[Saved data entries]
----
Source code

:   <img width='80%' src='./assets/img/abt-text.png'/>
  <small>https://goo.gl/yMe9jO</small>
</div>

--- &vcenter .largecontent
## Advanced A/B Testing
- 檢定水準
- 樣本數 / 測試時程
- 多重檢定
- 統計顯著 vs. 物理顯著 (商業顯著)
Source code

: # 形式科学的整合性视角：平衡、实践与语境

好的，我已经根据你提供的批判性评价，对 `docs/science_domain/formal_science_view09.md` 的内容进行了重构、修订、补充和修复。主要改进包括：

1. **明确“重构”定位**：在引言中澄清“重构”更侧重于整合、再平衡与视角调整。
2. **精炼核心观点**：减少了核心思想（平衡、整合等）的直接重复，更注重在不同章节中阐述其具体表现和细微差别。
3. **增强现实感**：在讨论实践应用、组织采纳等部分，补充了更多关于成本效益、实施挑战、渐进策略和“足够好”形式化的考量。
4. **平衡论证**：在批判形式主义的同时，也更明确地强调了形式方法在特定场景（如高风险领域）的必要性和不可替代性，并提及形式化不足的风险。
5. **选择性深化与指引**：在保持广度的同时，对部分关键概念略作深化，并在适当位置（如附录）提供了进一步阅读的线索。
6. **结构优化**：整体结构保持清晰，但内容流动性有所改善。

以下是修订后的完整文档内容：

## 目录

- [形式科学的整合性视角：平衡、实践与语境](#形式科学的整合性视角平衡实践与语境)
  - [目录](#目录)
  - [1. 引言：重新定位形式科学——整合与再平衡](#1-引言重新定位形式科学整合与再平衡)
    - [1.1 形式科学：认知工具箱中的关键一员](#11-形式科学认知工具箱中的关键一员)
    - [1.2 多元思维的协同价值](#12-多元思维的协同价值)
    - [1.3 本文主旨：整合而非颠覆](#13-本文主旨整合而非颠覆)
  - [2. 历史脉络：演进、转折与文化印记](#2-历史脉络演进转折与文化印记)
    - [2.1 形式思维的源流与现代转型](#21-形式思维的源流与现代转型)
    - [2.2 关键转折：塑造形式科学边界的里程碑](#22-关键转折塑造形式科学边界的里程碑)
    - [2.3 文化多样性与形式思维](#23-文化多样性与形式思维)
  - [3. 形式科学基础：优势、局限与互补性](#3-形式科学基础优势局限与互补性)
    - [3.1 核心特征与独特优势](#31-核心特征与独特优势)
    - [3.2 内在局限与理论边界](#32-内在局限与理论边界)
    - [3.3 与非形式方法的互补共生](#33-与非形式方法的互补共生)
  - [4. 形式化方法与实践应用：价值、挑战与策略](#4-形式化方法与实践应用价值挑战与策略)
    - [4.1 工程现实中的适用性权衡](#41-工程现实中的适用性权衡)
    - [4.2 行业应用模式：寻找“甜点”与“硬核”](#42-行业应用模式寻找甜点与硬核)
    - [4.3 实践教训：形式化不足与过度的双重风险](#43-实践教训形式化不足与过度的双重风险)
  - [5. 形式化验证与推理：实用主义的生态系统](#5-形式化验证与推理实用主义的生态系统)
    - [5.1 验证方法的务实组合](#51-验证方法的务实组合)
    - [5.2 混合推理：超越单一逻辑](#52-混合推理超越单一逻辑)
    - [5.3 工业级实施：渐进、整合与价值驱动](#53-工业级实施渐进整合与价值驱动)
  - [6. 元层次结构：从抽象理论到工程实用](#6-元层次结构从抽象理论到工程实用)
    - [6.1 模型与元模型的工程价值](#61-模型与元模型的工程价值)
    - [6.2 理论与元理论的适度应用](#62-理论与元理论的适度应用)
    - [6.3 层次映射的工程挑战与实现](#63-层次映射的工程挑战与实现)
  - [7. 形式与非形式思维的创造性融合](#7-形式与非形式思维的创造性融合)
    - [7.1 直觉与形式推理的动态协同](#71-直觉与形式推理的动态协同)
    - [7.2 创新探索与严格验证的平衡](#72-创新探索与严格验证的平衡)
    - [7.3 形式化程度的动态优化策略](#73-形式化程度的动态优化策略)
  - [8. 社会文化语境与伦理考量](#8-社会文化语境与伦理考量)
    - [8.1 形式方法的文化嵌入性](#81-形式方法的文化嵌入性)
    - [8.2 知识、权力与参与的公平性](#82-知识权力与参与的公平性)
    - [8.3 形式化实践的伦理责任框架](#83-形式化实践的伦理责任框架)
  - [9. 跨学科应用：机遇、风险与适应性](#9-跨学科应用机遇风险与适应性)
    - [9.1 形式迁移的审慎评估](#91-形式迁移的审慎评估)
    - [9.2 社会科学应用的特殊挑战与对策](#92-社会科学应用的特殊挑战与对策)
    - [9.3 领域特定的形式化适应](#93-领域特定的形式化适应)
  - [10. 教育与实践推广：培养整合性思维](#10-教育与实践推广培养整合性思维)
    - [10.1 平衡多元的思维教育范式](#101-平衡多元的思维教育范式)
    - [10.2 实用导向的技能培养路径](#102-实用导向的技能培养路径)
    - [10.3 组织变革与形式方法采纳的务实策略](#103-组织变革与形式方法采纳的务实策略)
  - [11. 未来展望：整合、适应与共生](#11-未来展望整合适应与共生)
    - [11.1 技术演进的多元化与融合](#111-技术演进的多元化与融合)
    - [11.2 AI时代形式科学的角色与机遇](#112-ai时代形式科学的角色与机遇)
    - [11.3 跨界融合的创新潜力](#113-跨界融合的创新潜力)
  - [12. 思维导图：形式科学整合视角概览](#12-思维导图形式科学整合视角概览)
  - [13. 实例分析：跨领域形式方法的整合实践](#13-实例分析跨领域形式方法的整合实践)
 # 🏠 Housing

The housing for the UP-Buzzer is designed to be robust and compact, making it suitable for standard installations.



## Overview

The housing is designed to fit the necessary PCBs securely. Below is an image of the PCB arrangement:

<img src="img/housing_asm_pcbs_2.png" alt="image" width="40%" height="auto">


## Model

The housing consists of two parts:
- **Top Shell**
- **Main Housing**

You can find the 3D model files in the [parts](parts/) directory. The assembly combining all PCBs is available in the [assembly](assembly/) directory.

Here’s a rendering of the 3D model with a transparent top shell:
----
## [TASK BRIEF]
Reproduce all of the material above line for line, with no changes.

## [RESPONSE TO THE TASK]
Source code

:   <img width='80%' src='./assets/img/abt-text.png'/>
  <small>https://goo.gl/yMe9jO</small>
</div>

--- &vcenter .largecontent
## Advanced A/B Testing
- 檢定水準
- 樣本數 / 測試時程
- 多重檢定
- 統計顯著 vs. 物理顯著 (商業顯著)
Source code

: # 形式科学的整合性视角：平衡、实践与语境

好的，我已经根据你提供的批判性评价，对 `docs/science_domain/formal_science_view09.md` 的内容进行了重构、修订、补充和修复。主要改进包括：

1. **明确“重构”定位**：在引言中澄清“重构”更侧重于整合、再平衡与视角调整。
2. **精炼核心观点**：减少了核心思想（平衡、整合等）的直接重复，更注重在不同章节中阐述其具体表现和细微差别。
3. **增强现实感**：在讨论实践应用、组织采纳等部分，补充了更多关于成本效益、实施挑战、渐进策略和“足够好”形式化的考量。
4. **平衡论证**：在批判形式主义的同时，也更明确地强调了形式方法在特定场景（如高风险领域）的必要性和不可替代性，并提及形式化不足的风险。
5. **选择性深化与指引**：在保持广度的同时，对部分关键概念略作深化，并在适当位置（如附录）提供了进一步阅读的线索。
6. **结构优化**：整体结构保持清晰，但内容流动性有所改善。

以下是修订后的完整文档内容：

## 目录

- [形式科学的整合性视角：平衡、实践与语境](#形式科学的整合性视角平衡实践与语境)
  - [目录](#目录)
  - [1. 引言：重新定位形式科学——整合与再平衡](#1-引言重新定位形式科学整合与再平衡)
    - [1.1 形式科学：认知工具箱中的关键一员](#11-形式科学认知工具箱中的关键一员)
    - [1.2 多元思维的协同价值](#12-多元思维的协同价值)
    - [1.3 本文主旨：整合而非颠覆](#13-本文主旨整合而非颠覆)
  - [2. 历史脉络：演进、转折与文化印记](#2-历史脉络演进转折与文化印记)
    - [2.1 形式思维的源流与现代转型](#21-形式思维的源流与现代转型)
    - [2.2 关键转折：塑造形式科学边界的里程碑](#22-关键转折塑造形式科学边界的里程碑)
    - [2.3 文化多样性与形式思维](#23-文化多样性与形式思维)
  - [3. 形式科学基础：优势、局限与互补性](#3-形式科学基础优势局限与互补性)
    - [3.1 核心特征与独特优势](#31-核心特征与独特优势)
    - [3.2 内在局限与理论边界](#32-内在局限与理论边界)
    - [3.3 与非形式方法的互补共生](#33-与非形式方法的互补共生)
  - [4. 形式化方法与实践应用：价值、挑战与策略](#4-形式化方法与实践应用价值挑战与策略)
    - [4.1 工程现实中的适用性权衡](#41-工程现实中的适用性权衡)
    - [4.2 行业应用模式：寻找“甜点”与“硬核”](#42-行业应用模式寻找甜点与硬核)
    - [4.3 实践教训：形式化不足与过度的双重风险](#43-实践教训形式化不足与过度的双重风险)
  - [5. 形式化验证与推理：实用主义的生态系统](#5-形式化验证与推理实用主义的生态系统)
    - [5.1 验证方法的务实组合](#51-验证方法的务实组合)
    - [5.2 混合推理：超越单一逻辑](#52-混合推理超越单一逻辑)
    - [5.3 工业级实施：渐进、整合与价值驱动](#53-工业级实施渐进整合与价值驱动)
  - [6. 元层次结构：从抽象理论到工程实用](#6-元层次结构从抽象理论到工程实用)
    - [6.1 模型与元模型的工程价值](#61-模型与元模型的工程价值)
    - [6.2 理论与元理论的适度应用](#62-理论与元理论的适度应用)
    - [6.3 层次映射的工程挑战与实现](#63-层次映射的工程挑战与实现)
  - [7. 形式与非形式思维的创造性融合](#7-形式与非形式思维的创造性融合)
    - [7.1 直觉与形式推理的动态协同](#71-直觉与形式推理的动态协同)
    - [7.2 创新探索与严格验证的平衡](#72-创新探索与严格验证的平衡)
    - [7.3 形式化程度的动态优化策略](#73-形式化程度的动态优化策略)
  - [8. 社会文化语境与伦理考量](#8-社会文化语境与伦理考量)
    - [8.1 形式方法的文化嵌入性](#81-形式方法的文化嵌入性)
    - [8.2 知识、权力与参与的公平性](#82-知识权力与参与的公平性)
    - [8.3 形式化实践的伦理责任框架](#83-形式化实践的伦理责任框架)
  - [9. 跨学科应用：机遇、风险与适应性](#9-跨学科应用机遇风险与适应性)
    - [9.1 形式迁移的审慎评估](#91-形式迁移的审慎评估)
    - [9.2 社会科学应用的特殊挑战与对策](#92-社会科学应用的特殊挑战与对策)
    - [9.3 领域特定的形式化适应](#93-领域特定的形式化适应)
  - [10. 教育与实践推广：培养整合性思维](#10-教育与实践推广培养整合性思维)
    - [10.1 平衡多元的思维教育范式](#101-平衡多元的思维教育范式)
    - [10.2 实用导向的技能培养路径](#102-实用导向的技能培养路径)
    - [10.3 组织变革与形式方法采纳的务实策略](#103-组织变革与形式方法采纳的务实策略)
  - [11. 未来展望：整合、适应与共生](#11-未来展望整合适应与共生)
    - [11.1 技术演进的多元化与融合](#111-技术演进的多元化与融合)
    - [11.2 AI时代形式科学的角色与机遇](#112-ai时代形式科学的角色与机遇)
    - [11.3 跨界融合的创新潜力](#113-跨界融合的创新潜力)
  - [12. 思维导图：形式科学整合视角概览](#12-思维导图形式科学整合视角概览)
  - [13. 实例分析：跨领域形式方法的整合实践](#13-实例分析跨领域形式方法的整合实践)
 # 🏠 Housing

The housing for the UP-Buzzer is designed to be robust and compact, making it suitable for standard installations.



## Overview

The housing is designed to fit the necessary PCBs securely. Below is an image of the PCB arrangement:

<img src="img/housing_asm_pcbs_2.png" alt="image" width="40%" height="auto">


## Model

The housing consists of two parts:
- **Top Shell**
- **Main Housing**

You can find the 3D model files in the [parts](parts/) directory. The assembly combining all PCBs is available in the [assembly](assembly/) directory.

Here’s a rendering of the 3D model with a transparent top shell:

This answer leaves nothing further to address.